═══ Information supplied ═══
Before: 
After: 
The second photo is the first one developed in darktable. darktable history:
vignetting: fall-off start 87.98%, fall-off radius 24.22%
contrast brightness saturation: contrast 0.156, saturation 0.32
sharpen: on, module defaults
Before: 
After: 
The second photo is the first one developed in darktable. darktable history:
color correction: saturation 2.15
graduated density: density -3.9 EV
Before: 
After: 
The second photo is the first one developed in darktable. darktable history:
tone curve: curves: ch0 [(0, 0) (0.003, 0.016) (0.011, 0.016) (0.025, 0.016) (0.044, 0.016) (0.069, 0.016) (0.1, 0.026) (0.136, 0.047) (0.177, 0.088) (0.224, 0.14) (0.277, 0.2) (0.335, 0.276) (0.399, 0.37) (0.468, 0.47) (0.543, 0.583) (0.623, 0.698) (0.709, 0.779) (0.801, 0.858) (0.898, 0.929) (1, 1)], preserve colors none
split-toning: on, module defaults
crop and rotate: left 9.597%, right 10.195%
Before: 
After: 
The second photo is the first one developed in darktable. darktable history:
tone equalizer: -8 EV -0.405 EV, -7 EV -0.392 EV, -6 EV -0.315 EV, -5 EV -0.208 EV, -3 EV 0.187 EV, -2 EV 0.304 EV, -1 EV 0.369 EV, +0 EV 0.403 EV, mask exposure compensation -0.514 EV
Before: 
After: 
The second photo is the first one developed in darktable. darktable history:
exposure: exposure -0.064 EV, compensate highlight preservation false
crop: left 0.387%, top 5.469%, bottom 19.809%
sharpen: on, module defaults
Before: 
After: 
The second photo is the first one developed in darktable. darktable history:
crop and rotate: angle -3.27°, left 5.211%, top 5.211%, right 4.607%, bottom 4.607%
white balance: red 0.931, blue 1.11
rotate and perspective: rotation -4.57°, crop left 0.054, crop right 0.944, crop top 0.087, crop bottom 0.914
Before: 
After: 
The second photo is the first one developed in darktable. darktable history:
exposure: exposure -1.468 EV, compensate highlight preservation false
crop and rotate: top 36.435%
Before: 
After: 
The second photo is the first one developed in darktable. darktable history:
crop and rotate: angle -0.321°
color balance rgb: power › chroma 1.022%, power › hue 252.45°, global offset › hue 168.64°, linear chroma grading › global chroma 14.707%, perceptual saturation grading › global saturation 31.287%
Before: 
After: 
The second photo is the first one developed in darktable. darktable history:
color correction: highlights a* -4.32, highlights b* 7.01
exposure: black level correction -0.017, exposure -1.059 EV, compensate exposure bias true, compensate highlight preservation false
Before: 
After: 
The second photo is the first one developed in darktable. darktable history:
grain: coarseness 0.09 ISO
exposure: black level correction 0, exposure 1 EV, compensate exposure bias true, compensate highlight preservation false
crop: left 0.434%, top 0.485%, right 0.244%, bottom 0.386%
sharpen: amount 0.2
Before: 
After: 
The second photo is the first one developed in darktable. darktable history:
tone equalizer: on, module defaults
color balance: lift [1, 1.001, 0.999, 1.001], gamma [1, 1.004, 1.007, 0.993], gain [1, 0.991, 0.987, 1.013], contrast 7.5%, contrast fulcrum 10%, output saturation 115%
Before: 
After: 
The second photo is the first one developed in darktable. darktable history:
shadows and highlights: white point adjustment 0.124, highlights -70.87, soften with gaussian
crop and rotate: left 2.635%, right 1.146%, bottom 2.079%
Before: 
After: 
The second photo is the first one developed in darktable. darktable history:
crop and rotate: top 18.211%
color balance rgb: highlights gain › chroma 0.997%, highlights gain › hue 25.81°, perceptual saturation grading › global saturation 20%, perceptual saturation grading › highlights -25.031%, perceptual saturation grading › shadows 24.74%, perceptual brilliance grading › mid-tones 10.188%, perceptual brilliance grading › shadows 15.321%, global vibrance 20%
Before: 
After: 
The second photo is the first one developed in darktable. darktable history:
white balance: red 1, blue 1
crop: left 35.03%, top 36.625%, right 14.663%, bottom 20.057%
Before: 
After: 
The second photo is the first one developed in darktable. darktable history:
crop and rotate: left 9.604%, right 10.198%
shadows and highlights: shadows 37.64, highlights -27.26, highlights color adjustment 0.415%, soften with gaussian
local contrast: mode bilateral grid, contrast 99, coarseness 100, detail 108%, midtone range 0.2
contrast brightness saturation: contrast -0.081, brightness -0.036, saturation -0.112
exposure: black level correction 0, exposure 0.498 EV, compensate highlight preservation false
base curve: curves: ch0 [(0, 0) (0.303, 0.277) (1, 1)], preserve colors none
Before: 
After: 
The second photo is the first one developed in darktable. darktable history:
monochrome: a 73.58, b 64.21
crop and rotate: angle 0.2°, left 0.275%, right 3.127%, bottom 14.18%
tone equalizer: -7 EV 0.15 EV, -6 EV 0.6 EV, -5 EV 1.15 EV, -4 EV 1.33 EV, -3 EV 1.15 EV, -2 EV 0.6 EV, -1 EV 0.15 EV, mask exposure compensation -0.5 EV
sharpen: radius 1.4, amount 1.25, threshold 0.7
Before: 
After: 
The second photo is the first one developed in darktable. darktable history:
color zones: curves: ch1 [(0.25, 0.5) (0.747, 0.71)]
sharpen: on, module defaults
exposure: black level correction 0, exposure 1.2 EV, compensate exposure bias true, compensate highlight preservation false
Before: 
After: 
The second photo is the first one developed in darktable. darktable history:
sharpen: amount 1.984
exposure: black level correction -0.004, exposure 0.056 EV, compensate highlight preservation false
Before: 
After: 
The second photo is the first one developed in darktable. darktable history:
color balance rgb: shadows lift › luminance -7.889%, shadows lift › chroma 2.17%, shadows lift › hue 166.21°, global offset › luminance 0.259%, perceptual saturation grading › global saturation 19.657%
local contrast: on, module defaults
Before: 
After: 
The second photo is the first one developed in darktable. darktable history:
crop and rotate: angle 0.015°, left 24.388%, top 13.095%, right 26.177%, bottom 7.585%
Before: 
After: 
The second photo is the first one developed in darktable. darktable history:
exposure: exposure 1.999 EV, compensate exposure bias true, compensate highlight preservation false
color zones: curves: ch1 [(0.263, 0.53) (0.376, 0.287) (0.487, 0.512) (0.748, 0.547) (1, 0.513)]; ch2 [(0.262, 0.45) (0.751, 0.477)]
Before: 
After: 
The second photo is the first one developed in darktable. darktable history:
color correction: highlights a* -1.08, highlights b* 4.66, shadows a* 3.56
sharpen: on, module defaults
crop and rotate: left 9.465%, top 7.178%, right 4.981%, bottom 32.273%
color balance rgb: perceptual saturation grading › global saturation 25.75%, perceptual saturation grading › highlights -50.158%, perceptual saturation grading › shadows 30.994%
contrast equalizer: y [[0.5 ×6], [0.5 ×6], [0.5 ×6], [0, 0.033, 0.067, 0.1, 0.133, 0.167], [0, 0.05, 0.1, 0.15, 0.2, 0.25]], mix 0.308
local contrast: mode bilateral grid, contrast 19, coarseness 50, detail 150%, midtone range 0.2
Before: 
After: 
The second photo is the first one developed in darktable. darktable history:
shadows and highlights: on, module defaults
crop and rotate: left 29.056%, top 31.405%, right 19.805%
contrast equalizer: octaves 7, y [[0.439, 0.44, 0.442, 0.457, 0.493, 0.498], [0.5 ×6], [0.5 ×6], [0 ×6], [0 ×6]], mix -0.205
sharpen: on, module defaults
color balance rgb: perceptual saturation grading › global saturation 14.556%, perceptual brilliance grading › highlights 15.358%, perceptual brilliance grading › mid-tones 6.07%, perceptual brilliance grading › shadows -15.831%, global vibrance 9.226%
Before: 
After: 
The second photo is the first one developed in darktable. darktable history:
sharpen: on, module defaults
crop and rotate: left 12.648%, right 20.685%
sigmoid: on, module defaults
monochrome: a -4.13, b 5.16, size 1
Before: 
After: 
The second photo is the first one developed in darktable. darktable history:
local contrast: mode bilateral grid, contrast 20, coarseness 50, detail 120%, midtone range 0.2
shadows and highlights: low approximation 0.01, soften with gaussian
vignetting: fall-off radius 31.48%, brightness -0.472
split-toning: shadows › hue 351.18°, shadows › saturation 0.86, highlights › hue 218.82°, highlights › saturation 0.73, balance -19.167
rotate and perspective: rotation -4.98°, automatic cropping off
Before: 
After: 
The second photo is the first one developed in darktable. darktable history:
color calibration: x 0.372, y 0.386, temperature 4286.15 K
═══
What is required – Rewrite the listing from its first line through the line containing "graduated density: density -3.9 EV", replacing "developed" with "processed" each time it occurs and leaving everything else unchanged.

Full output –
Before: 
After: 
The second photo is the first one processed in darktable. darktable history:
vignetting: fall-off start 87.98%, fall-off radius 24.22%
contrast brightness saturation: contrast 0.156, saturation 0.32
sharpen: on, module defaults
Before: 
After: 
The second photo is the first one processed in darktable. darktable history:
color correction: saturation 2.15
graduated density: density -3.9 EV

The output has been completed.